━━━━━ EXTRACTED ENTRIES
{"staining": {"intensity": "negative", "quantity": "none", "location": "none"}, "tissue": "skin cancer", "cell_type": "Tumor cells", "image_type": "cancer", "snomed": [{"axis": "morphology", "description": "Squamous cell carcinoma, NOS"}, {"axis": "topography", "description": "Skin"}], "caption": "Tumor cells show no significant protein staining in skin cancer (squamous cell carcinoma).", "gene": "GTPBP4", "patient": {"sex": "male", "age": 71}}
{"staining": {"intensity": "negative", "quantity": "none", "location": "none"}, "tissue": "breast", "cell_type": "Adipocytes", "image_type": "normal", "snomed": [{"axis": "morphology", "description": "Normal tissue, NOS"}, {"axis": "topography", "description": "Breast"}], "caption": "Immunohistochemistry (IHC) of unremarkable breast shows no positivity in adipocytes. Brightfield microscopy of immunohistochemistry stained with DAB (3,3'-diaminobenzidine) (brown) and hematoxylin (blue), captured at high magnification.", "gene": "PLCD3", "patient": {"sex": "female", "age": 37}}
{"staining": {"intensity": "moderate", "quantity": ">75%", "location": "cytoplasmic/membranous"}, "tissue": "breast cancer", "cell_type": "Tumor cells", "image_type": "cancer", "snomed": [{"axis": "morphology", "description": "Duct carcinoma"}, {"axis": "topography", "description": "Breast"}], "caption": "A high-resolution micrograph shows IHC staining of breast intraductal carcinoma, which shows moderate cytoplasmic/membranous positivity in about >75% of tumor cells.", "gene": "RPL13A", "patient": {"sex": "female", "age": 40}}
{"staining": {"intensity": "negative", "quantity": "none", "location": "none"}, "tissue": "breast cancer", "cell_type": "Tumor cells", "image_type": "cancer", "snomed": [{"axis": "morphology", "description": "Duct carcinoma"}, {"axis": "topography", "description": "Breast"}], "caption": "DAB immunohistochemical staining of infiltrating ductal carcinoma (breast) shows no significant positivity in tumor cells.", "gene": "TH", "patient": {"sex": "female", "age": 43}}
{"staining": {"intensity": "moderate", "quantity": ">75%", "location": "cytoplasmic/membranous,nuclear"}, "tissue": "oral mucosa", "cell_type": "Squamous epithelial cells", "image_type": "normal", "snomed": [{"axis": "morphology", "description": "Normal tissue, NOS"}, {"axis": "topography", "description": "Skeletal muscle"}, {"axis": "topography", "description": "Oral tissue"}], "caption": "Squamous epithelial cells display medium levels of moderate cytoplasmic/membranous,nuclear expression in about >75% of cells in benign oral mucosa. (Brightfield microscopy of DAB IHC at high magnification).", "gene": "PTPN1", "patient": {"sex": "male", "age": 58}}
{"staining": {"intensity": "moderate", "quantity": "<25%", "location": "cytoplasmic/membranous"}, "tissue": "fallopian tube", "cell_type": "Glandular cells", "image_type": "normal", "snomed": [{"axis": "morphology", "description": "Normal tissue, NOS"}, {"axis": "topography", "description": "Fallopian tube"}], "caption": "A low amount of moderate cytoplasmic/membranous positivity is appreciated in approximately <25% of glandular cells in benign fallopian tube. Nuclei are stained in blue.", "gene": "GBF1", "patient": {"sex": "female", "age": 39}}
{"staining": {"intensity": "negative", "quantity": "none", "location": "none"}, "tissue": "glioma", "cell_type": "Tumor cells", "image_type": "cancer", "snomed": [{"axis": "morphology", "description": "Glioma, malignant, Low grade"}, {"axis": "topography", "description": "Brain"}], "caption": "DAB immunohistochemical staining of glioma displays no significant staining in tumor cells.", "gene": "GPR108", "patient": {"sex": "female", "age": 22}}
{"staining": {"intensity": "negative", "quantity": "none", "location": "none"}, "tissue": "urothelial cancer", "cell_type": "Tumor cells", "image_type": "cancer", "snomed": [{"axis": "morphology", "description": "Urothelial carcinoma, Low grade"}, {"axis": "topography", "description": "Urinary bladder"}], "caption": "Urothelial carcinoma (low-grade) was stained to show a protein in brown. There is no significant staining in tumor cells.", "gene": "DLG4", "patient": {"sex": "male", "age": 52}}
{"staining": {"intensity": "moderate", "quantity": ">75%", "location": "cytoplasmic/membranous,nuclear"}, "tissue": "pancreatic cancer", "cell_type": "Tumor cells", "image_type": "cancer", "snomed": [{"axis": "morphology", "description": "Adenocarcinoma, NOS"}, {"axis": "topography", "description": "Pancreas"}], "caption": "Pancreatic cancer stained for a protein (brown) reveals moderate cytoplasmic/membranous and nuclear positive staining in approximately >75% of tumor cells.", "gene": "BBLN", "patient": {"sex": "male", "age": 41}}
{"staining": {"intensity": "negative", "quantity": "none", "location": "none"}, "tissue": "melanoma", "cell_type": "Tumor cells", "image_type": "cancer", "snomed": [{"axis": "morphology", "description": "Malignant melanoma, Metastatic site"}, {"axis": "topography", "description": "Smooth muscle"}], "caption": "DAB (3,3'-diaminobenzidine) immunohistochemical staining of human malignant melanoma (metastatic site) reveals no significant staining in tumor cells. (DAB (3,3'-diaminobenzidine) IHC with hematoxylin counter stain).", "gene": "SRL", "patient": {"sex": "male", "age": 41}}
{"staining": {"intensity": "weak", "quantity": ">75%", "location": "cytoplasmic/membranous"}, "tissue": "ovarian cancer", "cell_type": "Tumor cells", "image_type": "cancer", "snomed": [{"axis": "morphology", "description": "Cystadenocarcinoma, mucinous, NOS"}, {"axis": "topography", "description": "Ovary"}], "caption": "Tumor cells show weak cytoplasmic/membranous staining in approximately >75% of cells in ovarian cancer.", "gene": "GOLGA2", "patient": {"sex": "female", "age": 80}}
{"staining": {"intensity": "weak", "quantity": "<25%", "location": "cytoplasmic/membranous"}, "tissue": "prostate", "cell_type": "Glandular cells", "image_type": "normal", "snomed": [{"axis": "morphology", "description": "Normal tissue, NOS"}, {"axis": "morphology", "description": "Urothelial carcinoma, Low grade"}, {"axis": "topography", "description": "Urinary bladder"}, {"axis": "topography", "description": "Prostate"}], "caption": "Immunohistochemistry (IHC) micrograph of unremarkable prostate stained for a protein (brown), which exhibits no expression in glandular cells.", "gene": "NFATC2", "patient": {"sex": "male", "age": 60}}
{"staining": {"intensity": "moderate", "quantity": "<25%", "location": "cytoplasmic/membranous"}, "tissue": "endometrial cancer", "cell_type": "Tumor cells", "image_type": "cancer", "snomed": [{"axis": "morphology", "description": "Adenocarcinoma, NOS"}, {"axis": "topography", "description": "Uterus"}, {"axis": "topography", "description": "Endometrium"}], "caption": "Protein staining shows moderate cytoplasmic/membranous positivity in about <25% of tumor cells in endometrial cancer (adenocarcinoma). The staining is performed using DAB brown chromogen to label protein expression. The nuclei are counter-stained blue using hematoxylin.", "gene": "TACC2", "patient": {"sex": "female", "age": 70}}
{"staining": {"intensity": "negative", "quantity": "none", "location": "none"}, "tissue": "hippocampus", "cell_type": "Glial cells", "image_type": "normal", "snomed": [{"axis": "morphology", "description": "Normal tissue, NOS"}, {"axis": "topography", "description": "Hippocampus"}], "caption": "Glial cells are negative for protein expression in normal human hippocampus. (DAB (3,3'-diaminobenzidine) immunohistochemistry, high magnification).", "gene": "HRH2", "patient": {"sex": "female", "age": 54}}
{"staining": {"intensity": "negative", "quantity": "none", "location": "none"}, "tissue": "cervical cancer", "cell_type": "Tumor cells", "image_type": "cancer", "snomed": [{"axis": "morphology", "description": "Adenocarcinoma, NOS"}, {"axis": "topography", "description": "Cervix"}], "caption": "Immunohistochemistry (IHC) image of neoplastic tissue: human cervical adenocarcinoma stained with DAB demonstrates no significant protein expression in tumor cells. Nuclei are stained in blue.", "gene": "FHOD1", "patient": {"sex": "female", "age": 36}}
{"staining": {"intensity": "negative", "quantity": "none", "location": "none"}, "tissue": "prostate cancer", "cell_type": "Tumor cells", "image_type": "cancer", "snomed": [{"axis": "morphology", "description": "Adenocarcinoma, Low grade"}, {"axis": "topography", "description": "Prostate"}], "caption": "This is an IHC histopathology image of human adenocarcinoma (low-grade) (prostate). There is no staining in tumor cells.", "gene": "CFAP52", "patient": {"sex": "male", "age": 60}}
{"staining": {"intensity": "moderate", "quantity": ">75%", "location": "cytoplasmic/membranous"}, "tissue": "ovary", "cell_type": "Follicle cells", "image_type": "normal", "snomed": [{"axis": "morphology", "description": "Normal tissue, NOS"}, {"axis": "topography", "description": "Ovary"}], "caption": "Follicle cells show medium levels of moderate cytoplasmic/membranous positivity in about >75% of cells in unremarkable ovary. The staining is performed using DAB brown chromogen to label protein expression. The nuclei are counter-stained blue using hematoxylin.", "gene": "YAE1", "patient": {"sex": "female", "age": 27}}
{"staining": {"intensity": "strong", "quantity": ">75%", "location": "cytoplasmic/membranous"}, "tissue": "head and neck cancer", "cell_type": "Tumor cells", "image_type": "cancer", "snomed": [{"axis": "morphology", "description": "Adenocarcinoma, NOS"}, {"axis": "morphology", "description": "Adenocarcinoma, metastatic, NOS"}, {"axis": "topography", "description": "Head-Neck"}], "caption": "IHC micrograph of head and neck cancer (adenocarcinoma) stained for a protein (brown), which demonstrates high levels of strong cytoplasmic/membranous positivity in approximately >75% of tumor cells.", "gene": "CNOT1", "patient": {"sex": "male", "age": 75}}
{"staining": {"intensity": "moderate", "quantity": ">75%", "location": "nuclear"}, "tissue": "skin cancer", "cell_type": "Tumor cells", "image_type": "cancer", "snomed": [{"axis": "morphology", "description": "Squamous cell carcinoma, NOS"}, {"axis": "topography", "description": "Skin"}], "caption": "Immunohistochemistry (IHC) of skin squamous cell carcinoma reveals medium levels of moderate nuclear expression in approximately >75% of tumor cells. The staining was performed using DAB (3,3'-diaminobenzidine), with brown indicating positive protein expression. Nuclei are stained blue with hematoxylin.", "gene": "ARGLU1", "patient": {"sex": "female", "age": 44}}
━━━━━━━━━━
**WHAT YOU HAVE TO DO:** Reproducing the whole listing above is not the task. Copy exactly only the lines from the one with "(IHC) of unremarkable" to the one with "staining of infiltrating", both kept.

**TASK RESPONSE:**
{"staining": {"intensity": "negative", "quantity": "none", "location": "none"}, "tissue": "breast", "cell_type": "Adipocytes", "image_type": "normal", "snomed": [{"axis": "morphology", "description": "Normal tissue, NOS"}, {"axis": "topography", "description": "Breast"}], "caption": "Immunohistochemistry (IHC) of unremarkable breast shows no positivity in adipocytes. Brightfield microscopy of immunohistochemistry stained with DAB (3,3'-diaminobenzidine) (brown) and hematoxylin (blue), captured at high magnification.", "gene": "PLCD3", "patient": {"sex": "female", "age": 37}}
{"staining": {"intensity": "moderate", "quantity": ">75%", "location": "cytoplasmic/membranous"}, "tissue": "breast cancer", "cell_type": "Tumor cells", "image_type": "cancer", "snomed": [{"axis": "morphology", "description": "Duct carcinoma"}, {"axis": "topography", "description": "Breast"}], "caption": "A high-resolution micrograph shows IHC staining of breast intraductal carcinoma, which shows moderate cytoplasmic/membranous positivity in about >75% of tumor cells.", "gene": "RPL13A", "patient": {"sex": "female", "age": 40}}
{"staining": {"intensity": "negative", "quantity": "none", "location": "none"}, "tissue": "breast cancer", "cell_type": "Tumor cells", "image_type": "cancer", "snomed": [{"axis": "morphology", "description": "Duct carcinoma"}, {"axis": "topography", "description": "Breast"}], "caption": "DAB immunohistochemical staining of infiltrating ductal carcinoma (breast) shows no significant positivity in tumor cells.", "gene": "TH", "patient": {"sex": "female", "age": 43}}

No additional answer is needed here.